# [EXTRAIT DE PAGE]
C'est qui s'appelle revenir sur les lieux du crime, du moins symboliquement. Après avoir interprété Le Chemin des Passes dangereuses à Montréal et Saint-Jérôme dans les derniers mois, ce qui leur a valu des critiques flatteuses, les artisans de ce spectacle donneront trois représentations au Lac-Saint-Jean à la fin de ce mois.

Ils proposeront leur version de la pièce du Jeannois Michel-Marc Bouchard pendant trois soirs consécutifs, à compter du 28 janvier. Lancée à l'Auditorium Fernand-Bilodeau de Roberval, leur mini-tournée se poursuivra à la Salle Michel-Côté d'Alma, puis à la Salle Desjardins-Maria-Chapdelaine de Dolbeau-Mistassini (partout, c'est à 20h).

Rappelons que dans cette histoire, trois frères subissent un accident près du lieu où leur père s'est noyé, dix ans plus tôt. Ils se remémorent cet événement dont on réalise qu'il fut douloureux à plus d'un titre, puisque l'auteur de leurs jours a laissé un souvenir équivoque.

«Ce texte est ancré dans la québécitude. Il a été écrit dans la langue du peuple, mais une langue contemporaine en raison de sa structure, du fait que les choses sont dites en boucle. Le rythme colle à celui de la danse percussive. C'est comme une grande partition», décrit la metteure en scène Menka Nagrani.

Il est naturel qu'elle évoque le monde de la danse, puisqu'il y en a beaucoup dans ce spectacle émanant des Productions Des Pieds Des Mains, basées à Montréal. C'est ce qui tranche par rapport aux versions précédentes de la pièce.

«Pour souligner les dix ans de la compagnie, je voulais concevoir une mise en scène dansée à partir d'un texte de théâtre, raconte Menka Nagrani. Or, celui de Michel-Marc Bouchard me permettait de dépoussiérer des traditions québécoises comme la gigue et la turlute en leur donnant un caractère contemporain.»

Trois ans de gestation

Il s'agit d'une première tournée pour cette version du Chemin des Passes dangereuses et il ne faut pas s'étonner en voyant que trois des cinq sorties prévues cet hiver ont lieu au Lac-Saint-Jean. Après tout, c'est là que le dramaturge a grandi, que la pièce a été campée.

# [DONNÉES FOURNIES]
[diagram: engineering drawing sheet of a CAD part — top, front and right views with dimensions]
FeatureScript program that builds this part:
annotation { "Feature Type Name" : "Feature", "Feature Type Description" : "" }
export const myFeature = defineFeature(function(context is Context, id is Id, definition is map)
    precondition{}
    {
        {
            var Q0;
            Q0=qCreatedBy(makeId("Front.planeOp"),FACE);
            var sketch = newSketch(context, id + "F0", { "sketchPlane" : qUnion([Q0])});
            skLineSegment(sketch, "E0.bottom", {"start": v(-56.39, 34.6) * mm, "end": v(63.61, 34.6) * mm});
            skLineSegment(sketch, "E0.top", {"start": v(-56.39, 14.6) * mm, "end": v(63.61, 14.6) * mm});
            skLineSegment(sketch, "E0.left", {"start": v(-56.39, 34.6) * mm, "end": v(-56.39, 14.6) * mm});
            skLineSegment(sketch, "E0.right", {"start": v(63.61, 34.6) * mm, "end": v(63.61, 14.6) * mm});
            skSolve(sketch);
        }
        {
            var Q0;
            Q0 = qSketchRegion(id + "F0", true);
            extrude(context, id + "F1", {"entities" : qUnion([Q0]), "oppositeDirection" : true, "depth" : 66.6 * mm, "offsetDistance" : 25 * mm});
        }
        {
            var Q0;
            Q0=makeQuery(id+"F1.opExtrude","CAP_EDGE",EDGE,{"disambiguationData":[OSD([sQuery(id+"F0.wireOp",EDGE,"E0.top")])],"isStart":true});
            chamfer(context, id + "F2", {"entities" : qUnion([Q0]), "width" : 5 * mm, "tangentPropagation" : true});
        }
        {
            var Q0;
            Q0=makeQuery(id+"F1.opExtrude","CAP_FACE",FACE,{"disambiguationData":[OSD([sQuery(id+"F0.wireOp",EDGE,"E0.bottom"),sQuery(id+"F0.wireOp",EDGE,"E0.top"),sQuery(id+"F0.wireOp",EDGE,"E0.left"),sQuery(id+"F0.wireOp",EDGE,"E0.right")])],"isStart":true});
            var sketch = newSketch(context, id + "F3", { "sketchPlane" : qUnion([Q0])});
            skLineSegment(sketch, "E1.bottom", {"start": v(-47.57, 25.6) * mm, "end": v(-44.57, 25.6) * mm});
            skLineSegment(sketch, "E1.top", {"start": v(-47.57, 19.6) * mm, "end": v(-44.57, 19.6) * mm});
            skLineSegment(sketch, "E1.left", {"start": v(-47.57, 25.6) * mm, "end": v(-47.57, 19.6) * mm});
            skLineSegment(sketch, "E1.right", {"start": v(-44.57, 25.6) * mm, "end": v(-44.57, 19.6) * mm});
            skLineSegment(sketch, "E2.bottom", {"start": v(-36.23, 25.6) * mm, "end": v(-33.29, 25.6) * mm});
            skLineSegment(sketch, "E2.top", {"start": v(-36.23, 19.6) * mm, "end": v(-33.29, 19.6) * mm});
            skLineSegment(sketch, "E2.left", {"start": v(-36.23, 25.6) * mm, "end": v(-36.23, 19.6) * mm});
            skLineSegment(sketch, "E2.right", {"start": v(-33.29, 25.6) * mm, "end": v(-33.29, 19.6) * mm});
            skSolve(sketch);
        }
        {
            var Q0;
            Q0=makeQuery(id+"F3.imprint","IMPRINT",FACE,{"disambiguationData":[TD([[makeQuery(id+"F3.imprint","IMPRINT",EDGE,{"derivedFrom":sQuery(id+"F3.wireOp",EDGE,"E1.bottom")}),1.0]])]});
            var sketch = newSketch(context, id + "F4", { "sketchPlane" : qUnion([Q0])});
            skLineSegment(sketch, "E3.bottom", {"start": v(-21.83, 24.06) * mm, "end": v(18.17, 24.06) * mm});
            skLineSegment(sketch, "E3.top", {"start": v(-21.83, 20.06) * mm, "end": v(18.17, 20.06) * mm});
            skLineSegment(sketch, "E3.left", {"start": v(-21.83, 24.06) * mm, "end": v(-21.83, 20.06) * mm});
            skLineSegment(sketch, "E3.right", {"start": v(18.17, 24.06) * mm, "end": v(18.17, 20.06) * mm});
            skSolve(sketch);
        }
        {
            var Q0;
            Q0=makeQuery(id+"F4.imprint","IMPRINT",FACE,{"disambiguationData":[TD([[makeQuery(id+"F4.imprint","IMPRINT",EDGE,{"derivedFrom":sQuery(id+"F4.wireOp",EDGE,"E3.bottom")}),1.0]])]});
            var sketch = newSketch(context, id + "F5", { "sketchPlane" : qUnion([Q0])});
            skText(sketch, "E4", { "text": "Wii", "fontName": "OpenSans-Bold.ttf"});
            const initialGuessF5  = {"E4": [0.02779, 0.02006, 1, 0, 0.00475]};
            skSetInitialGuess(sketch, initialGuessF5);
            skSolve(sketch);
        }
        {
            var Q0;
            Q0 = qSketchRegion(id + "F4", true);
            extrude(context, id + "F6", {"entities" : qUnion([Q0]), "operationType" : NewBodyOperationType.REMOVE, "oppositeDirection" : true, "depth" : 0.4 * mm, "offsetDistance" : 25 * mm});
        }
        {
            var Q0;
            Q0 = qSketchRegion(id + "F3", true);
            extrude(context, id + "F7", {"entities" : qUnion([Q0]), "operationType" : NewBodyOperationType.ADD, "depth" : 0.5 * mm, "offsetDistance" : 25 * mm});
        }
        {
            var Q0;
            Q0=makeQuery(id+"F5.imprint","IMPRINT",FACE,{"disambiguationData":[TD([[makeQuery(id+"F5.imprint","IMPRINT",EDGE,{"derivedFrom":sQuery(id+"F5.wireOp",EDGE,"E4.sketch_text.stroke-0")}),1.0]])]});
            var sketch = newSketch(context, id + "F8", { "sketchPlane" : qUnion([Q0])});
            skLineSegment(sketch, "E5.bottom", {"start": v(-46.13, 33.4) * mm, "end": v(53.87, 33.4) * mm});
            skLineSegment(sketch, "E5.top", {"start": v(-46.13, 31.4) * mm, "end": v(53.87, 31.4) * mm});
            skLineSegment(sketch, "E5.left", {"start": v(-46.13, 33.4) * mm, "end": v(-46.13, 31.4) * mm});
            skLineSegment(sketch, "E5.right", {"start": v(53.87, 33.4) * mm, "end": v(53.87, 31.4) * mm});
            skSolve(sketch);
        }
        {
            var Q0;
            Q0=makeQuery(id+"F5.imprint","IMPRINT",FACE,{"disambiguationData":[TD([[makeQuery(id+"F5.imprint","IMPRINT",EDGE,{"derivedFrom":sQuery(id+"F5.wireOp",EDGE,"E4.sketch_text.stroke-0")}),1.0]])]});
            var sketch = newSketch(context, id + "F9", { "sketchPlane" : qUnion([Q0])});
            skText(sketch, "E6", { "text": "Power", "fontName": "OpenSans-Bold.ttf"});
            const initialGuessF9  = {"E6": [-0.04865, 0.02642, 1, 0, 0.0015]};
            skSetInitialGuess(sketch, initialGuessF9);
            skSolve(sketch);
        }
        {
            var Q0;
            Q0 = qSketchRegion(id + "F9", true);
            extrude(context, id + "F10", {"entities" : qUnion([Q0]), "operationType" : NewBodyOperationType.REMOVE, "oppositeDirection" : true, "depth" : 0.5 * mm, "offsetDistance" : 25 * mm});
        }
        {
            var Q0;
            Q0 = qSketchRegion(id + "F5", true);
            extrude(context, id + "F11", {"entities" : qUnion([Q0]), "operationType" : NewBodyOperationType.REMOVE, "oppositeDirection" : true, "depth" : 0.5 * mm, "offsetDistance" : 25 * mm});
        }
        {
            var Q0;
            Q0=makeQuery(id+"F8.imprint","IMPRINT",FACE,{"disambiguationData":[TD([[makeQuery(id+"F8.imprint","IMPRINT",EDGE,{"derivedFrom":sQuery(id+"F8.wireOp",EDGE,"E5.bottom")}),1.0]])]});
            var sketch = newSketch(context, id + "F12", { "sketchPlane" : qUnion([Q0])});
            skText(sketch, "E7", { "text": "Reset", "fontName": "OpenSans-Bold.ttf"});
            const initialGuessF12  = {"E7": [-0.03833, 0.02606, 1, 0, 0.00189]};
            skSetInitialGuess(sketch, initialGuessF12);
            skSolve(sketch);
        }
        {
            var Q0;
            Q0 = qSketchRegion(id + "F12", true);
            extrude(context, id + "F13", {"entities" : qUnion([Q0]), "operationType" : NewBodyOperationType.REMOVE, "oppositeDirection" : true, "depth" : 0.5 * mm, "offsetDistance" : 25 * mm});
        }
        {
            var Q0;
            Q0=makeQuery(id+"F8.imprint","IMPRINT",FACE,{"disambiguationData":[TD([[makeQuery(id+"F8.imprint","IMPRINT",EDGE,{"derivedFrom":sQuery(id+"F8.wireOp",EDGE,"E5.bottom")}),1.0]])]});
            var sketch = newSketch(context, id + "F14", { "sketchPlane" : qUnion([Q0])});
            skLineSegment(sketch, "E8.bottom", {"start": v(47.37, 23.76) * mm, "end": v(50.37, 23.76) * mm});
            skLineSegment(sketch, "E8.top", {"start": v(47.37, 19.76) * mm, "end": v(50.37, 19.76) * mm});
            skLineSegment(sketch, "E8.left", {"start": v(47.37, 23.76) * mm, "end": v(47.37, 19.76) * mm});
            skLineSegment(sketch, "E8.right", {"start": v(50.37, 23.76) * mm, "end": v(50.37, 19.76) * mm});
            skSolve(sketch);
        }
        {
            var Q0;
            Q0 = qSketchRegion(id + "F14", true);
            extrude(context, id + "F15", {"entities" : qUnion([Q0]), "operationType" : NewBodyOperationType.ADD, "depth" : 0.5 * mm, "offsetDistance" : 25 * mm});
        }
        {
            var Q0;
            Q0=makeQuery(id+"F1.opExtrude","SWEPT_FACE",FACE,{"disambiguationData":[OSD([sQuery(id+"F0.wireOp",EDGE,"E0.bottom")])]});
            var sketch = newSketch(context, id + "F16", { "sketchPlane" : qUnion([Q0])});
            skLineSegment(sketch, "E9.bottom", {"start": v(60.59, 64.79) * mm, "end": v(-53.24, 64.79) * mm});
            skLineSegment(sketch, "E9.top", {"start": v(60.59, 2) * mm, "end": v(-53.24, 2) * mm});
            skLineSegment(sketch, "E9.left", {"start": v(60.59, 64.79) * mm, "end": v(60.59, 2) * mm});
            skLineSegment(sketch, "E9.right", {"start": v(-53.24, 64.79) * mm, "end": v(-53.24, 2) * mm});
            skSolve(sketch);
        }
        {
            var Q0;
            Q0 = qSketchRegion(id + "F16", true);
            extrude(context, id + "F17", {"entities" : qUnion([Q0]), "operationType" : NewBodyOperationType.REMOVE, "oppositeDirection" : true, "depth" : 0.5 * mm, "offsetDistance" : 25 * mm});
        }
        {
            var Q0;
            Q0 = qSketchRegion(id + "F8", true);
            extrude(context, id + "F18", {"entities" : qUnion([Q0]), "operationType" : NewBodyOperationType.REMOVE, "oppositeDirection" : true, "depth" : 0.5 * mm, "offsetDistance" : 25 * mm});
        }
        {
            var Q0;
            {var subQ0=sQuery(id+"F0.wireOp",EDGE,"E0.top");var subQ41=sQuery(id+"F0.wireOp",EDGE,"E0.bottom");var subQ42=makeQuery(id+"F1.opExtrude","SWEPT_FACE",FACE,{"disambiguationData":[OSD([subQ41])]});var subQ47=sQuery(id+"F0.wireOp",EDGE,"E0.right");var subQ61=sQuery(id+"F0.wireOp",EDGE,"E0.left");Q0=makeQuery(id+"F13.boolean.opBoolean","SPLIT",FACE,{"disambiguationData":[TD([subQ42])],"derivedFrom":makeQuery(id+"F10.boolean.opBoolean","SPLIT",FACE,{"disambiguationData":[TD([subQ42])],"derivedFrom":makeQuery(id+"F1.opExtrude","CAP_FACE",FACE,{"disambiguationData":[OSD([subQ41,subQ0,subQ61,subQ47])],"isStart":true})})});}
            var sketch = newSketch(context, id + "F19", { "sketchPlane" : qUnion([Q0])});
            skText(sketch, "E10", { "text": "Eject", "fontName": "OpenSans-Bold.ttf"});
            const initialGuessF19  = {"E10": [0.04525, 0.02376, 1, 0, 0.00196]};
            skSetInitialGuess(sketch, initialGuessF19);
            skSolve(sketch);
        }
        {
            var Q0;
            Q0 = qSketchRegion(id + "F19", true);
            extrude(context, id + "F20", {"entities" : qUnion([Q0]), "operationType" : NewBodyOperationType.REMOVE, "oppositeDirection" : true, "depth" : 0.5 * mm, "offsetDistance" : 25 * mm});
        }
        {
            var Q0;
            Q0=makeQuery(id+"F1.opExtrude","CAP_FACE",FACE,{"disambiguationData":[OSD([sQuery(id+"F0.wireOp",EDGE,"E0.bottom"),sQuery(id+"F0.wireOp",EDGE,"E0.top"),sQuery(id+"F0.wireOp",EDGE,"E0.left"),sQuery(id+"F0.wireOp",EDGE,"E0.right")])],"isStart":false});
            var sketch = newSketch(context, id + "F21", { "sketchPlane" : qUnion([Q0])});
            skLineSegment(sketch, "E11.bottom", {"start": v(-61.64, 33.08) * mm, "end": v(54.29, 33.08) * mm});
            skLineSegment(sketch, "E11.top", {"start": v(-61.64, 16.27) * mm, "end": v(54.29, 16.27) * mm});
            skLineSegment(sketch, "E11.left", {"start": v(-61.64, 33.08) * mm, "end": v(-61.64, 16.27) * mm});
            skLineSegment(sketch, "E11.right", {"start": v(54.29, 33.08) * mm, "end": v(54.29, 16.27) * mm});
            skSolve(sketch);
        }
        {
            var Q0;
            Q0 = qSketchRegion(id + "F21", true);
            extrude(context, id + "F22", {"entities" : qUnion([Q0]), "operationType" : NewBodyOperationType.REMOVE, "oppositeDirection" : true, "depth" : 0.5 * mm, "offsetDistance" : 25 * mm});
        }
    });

# [OBJECTIF DE L'EXERCICE]
Dans l'extrait de page, recopiez à l'identique le passage qui s'ouvre sur les mots contenant « C'est qui s'appelle » et se clôt sur « c'est à 20h). ».

# [ZONE DE RÉPONSE]
C'est qui s'appelle revenir sur les lieux du crime, du moins symboliquement. Après avoir interprété Le Chemin des Passes dangereuses à Montréal et Saint-Jérôme dans les derniers mois, ce qui leur a valu des critiques flatteuses, les artisans de ce spectacle donneront trois représentations au Lac-Saint-Jean à la fin de ce mois.

Ils proposeront leur version de la pièce du Jeannois Michel-Marc Bouchard pendant trois soirs consécutifs, à compter du 28 janvier. Lancée à l'Auditorium Fernand-Bilodeau de Roberval, leur mini-tournée se poursuivra à la Salle Michel-Côté d'Alma, puis à la Salle Desjardins-Maria-Chapdelaine de Dolbeau-Mistassini (partout, c'est à 20h).